Pharmacophore Identification, Molecular Docking, Virtual Screening, and In Silico ADME Studies of Non-Nucleoside Reverse Transcriptase Inhibitors

摘要

Abstract: Non-nucleoside reverse transcriptase inhibitors (NNRTIs) have gained a definitive place due to their unique antiviral potency, high specificity and low toxicity in antire-troviral combination therapies used to treat HIV. In this study, chemical feature based pharmacophore models of different classes of NNRT inhibitors of HIV-1 have been developed. The best HypoRefine pharmacophore model, Hypo 1, which has the best correlation coefficient (0.95) and the lowest RMS (0.97), contains two hydrogen bond acceptors, one hydrophobic and one ring aromatic feature, as well as four excluded volumes.
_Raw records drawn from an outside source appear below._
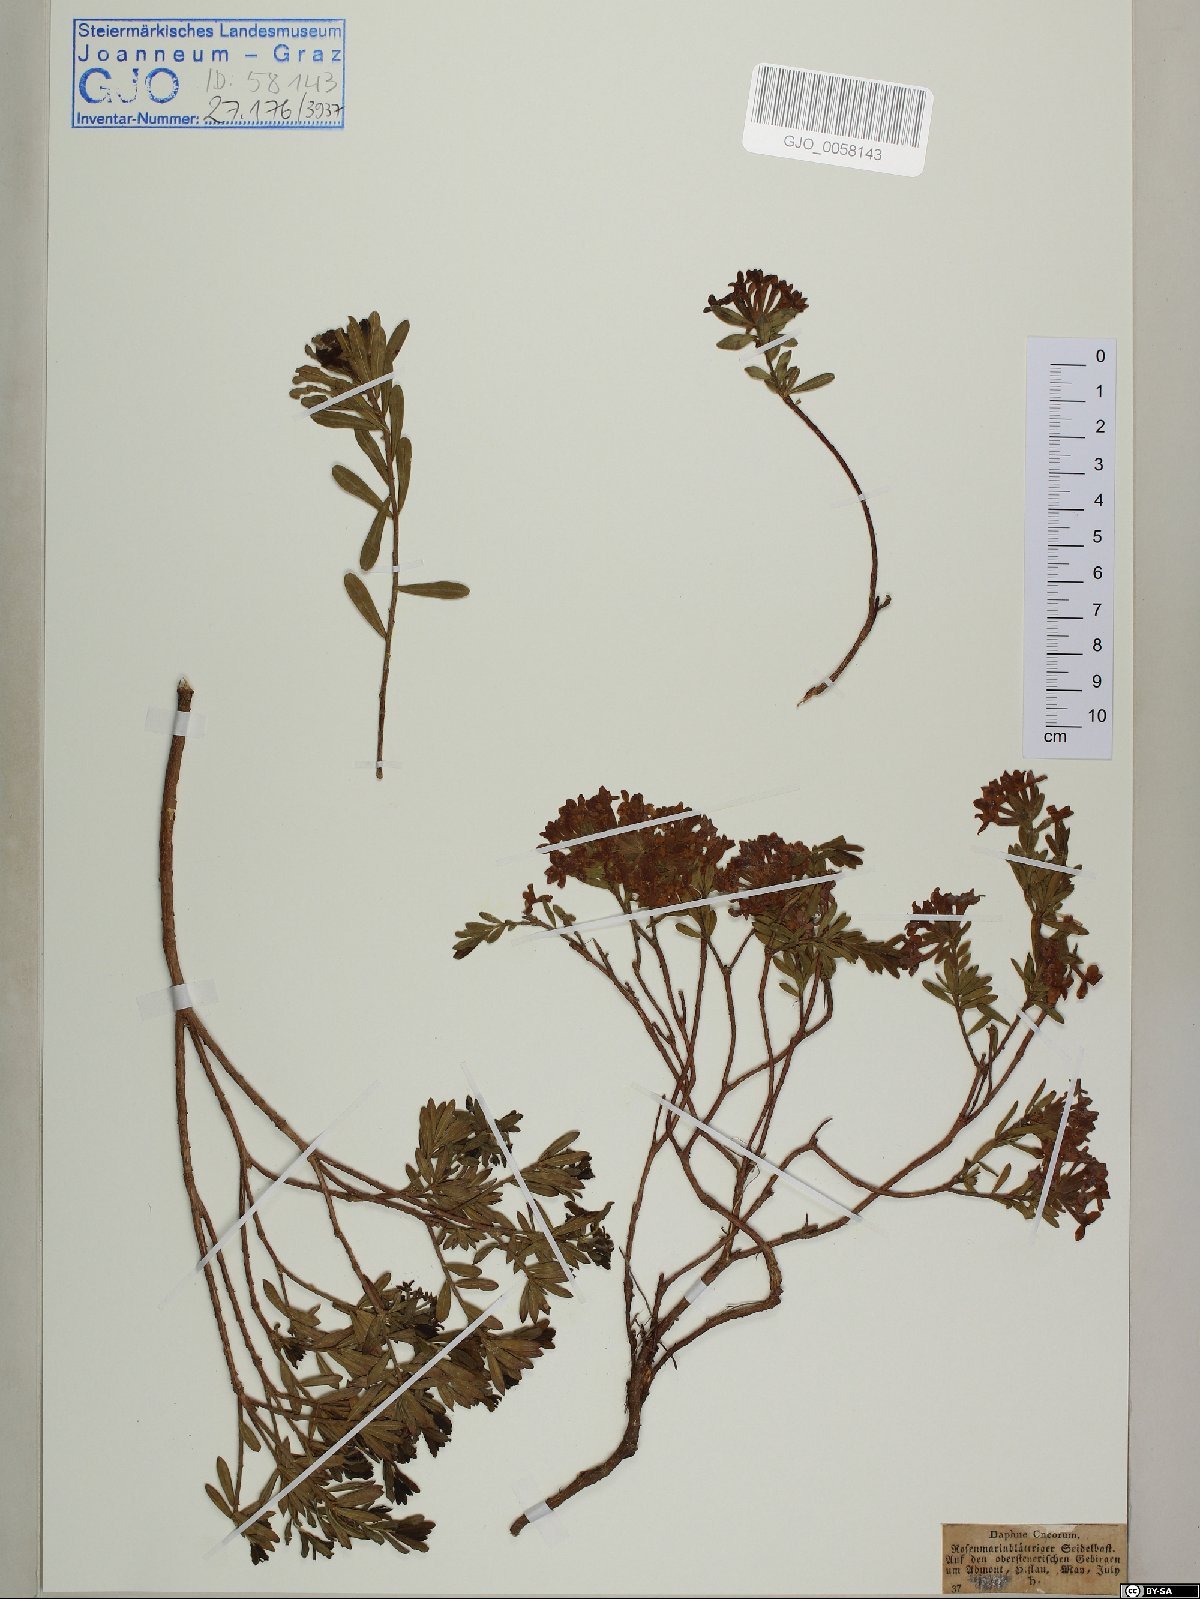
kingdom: Plantae
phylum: Tracheophyta
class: Magnoliopsida
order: Malvales
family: Thymelaeaceae
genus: Daphne
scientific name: Daphne cneorum
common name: Garland-flower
Hypo 1 was further validated by test set and Fischer validation method. The best pharmacophore model was then utilized as a 3D search query to perform a virtual screening to retrieve potential inhibitors. The hit compounds were subsequently subjected to filtering by Lipinski's rule of five and docking studies by Libdock and Gold methods to refine the retrieved hits. Finally, 7 top ranked compounds based on Gold score fitness function were subjected to in silico ADME studies to investigate for compliance with the standard ranges.